### QUESTIONS ON THE MATERIAL
- a) Reproduce the market outlook from "So far JP has" to "a difficult task.".
- b) Answer these from the market outlook:
(i) On what day is Powell's speech?
(ii) On what day will the CPI figures be released?
(iii) What starts this week that the outlook calls perhaps more important than Powell and CPI?

### TEXT SECTION
__________________________________________________

In the immediate term everything points to an upward move in the markets this week. As we posted on our Twitter account we are expecting the market to open and close higher on Monday. However, we have Powell's speech this coming Tuesday. It will be difficult for Powell not to maintain his anti-inflation warrior tone, although perhaps as some expect, Powell will moderate the tone especially after the contraction of the ISM numbers that forecast a recession around the corner.
So far JP has shown that he does not want the stock market to go higher and every chance he gets he throws a bucket of water on it. We believe the market is prepared for this lack of love, and if Powell talks tough the chances are that after a dip the market will recover and go on its way to retest its resistance levels once again.
CPI figures will be released on Thursday. The general consensus is that softer numbers will show a pullback in inflation. A bad surprise could be very negative for the market. But lower numbers could be a tailwind for the markets.
Perhaps more important than Powell and CPI is the earnings season that starts this week. It will reveal whether a soft landing is still a possibility. Many companies have cut their earnings expectations, so delivering some "surprise" and beating consensus may not be such a difficult task.

__________________________________________________

### DATA EXTRACTS
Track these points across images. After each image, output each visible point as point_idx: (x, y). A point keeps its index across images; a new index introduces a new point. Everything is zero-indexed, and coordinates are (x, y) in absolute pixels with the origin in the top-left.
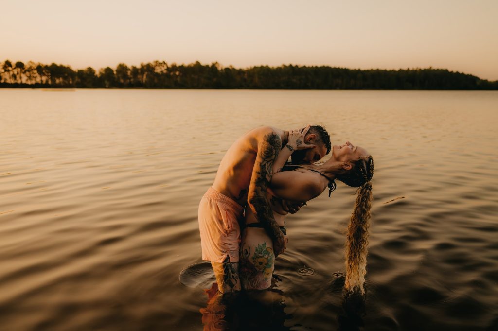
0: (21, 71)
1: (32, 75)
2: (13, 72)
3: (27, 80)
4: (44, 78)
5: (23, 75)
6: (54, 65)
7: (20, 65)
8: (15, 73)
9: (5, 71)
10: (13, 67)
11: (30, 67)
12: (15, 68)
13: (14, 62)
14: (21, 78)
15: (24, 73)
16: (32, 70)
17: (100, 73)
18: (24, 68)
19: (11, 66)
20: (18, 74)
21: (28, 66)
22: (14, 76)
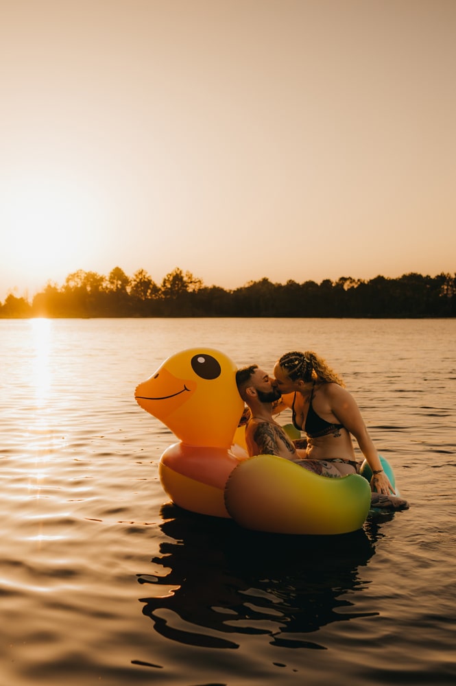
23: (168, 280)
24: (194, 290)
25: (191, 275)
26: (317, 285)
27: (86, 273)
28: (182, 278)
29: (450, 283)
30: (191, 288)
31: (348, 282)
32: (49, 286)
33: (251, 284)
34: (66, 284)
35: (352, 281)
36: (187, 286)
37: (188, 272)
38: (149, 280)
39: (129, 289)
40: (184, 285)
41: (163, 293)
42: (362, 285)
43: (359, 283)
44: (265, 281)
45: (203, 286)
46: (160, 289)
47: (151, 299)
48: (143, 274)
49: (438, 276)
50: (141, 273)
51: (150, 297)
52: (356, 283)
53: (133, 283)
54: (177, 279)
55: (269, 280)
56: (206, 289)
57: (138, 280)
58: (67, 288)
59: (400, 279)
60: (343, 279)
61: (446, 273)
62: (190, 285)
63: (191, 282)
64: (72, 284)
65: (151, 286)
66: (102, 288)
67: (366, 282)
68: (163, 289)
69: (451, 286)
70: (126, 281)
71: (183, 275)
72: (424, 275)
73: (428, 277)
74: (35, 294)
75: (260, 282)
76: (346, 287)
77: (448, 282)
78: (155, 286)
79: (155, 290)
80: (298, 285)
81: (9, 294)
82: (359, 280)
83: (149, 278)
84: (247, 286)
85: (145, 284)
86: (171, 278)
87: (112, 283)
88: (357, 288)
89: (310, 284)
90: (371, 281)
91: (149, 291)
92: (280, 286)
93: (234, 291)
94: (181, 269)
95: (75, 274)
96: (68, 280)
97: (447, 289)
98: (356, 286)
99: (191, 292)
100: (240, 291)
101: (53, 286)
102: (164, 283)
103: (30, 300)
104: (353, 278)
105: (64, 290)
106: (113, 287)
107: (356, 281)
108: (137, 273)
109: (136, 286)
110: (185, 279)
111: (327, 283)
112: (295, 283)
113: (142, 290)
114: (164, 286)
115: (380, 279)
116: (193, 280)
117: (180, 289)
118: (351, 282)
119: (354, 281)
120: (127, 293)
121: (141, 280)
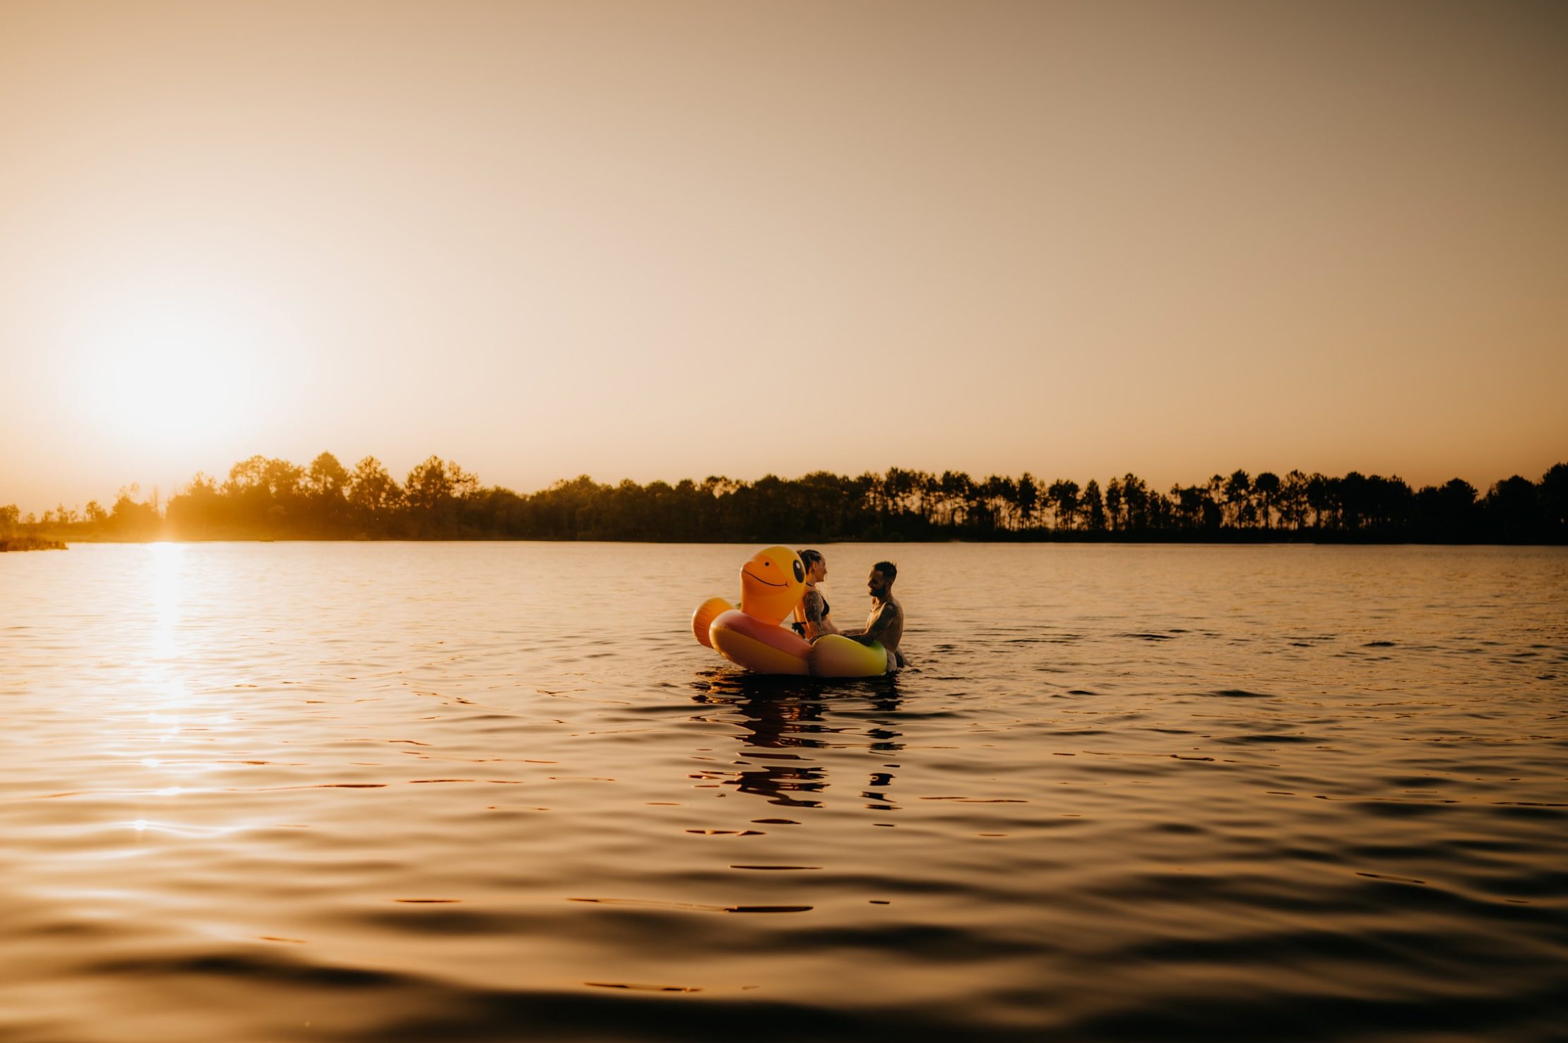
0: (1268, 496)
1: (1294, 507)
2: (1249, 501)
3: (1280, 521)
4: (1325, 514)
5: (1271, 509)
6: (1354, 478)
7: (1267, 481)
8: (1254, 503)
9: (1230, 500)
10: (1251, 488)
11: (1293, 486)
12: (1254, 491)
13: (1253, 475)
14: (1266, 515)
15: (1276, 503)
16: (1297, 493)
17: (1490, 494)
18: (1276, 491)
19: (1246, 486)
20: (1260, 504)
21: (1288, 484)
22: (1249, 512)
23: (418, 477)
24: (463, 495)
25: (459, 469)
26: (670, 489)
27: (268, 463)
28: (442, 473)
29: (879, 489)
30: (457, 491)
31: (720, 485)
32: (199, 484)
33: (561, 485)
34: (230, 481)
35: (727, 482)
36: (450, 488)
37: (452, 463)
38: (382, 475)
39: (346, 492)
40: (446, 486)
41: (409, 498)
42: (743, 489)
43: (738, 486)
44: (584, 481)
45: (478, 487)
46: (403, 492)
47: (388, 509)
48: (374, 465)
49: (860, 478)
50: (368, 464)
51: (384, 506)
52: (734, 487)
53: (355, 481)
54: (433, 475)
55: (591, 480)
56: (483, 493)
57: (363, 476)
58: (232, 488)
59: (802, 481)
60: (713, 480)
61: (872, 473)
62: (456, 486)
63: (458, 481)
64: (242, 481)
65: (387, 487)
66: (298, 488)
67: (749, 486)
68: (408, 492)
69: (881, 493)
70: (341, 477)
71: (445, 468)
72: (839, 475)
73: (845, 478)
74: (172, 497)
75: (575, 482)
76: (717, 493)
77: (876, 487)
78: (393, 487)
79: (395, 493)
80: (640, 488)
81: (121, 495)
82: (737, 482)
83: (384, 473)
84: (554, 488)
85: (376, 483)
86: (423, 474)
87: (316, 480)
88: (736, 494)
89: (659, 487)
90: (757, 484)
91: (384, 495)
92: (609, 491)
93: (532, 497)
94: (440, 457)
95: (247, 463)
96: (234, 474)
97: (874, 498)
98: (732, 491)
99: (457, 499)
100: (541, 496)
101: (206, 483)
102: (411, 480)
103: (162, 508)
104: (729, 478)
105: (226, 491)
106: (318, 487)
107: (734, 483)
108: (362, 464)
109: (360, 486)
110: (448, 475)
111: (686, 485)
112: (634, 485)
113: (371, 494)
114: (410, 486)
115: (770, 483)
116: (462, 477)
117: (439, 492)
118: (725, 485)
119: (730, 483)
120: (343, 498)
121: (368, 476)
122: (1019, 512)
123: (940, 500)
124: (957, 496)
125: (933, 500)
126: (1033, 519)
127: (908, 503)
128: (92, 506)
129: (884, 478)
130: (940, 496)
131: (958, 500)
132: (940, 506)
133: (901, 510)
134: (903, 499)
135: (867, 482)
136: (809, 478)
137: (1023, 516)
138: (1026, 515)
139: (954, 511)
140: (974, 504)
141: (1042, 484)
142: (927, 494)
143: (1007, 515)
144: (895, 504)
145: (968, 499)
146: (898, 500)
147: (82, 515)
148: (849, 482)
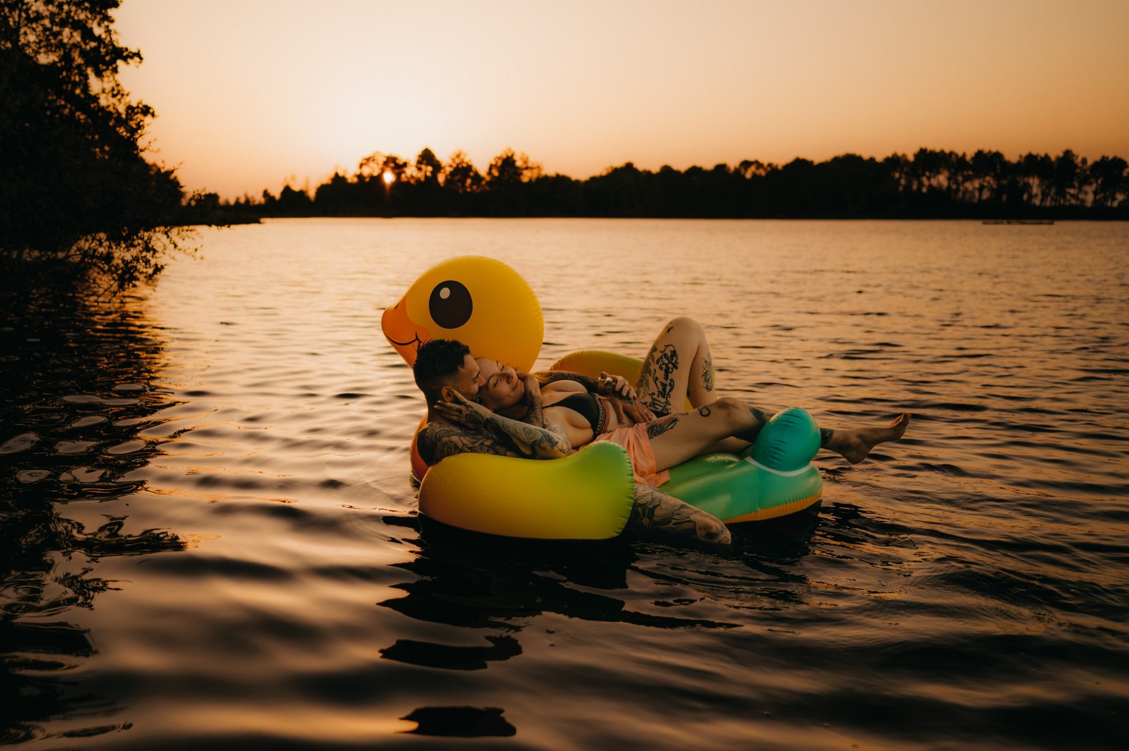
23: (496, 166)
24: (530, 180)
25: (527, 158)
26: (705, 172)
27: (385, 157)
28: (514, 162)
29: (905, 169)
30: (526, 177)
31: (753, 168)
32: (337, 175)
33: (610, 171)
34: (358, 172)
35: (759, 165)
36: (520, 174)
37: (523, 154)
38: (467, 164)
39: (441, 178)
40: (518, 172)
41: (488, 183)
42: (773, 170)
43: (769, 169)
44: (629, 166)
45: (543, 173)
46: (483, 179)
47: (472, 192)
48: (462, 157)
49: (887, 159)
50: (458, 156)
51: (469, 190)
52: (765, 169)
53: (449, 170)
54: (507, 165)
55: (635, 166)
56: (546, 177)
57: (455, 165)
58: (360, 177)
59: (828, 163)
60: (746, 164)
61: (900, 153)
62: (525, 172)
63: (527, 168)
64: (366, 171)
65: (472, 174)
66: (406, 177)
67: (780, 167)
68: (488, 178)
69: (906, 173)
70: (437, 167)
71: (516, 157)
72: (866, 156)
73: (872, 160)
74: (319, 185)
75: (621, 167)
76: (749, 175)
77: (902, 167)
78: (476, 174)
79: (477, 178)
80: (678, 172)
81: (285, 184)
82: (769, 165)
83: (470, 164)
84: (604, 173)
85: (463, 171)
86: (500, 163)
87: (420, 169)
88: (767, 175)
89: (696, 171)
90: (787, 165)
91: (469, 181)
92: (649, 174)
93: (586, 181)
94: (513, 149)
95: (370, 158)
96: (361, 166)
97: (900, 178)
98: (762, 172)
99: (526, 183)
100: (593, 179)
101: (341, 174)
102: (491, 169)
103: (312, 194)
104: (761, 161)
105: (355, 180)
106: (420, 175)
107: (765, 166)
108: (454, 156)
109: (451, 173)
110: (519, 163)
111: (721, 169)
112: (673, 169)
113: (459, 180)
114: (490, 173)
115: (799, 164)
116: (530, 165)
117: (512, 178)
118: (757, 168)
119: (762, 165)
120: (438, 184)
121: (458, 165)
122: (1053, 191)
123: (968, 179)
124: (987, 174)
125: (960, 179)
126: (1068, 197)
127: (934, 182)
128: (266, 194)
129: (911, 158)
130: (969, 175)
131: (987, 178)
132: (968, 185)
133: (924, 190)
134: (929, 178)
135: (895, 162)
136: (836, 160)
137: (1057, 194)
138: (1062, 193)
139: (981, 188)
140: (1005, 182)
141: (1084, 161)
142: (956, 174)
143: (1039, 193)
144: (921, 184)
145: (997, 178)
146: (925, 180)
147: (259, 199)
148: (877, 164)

__________________________________________________

### RESPONSES BY ITEM NUMBER
- a)
So far JP has shown that he does not want the stock market to go higher and every chance he gets he throws a bucket of water on it. We believe the market is prepared for this lack of love, and if Powell talks tough the chances are that after a dip the market will recover and go on its way to retest its resistance levels once again.
CPI figures will be released on Thursday. The general consensus is that softer numbers will show a pullback in inflation. A bad surprise could be very negative for the market. But lower numbers could be a tailwind for the markets.
Perhaps more important than Powell and CPI is the earnings season that starts this week. It will reveal whether a soft landing is still a possibility. Many companies have cut their earnings expectations, so delivering some "surprise" and beating consensus may not be such a difficult task.

- b)
(i) Tuesday
(ii) Thursday
(iii) The earnings season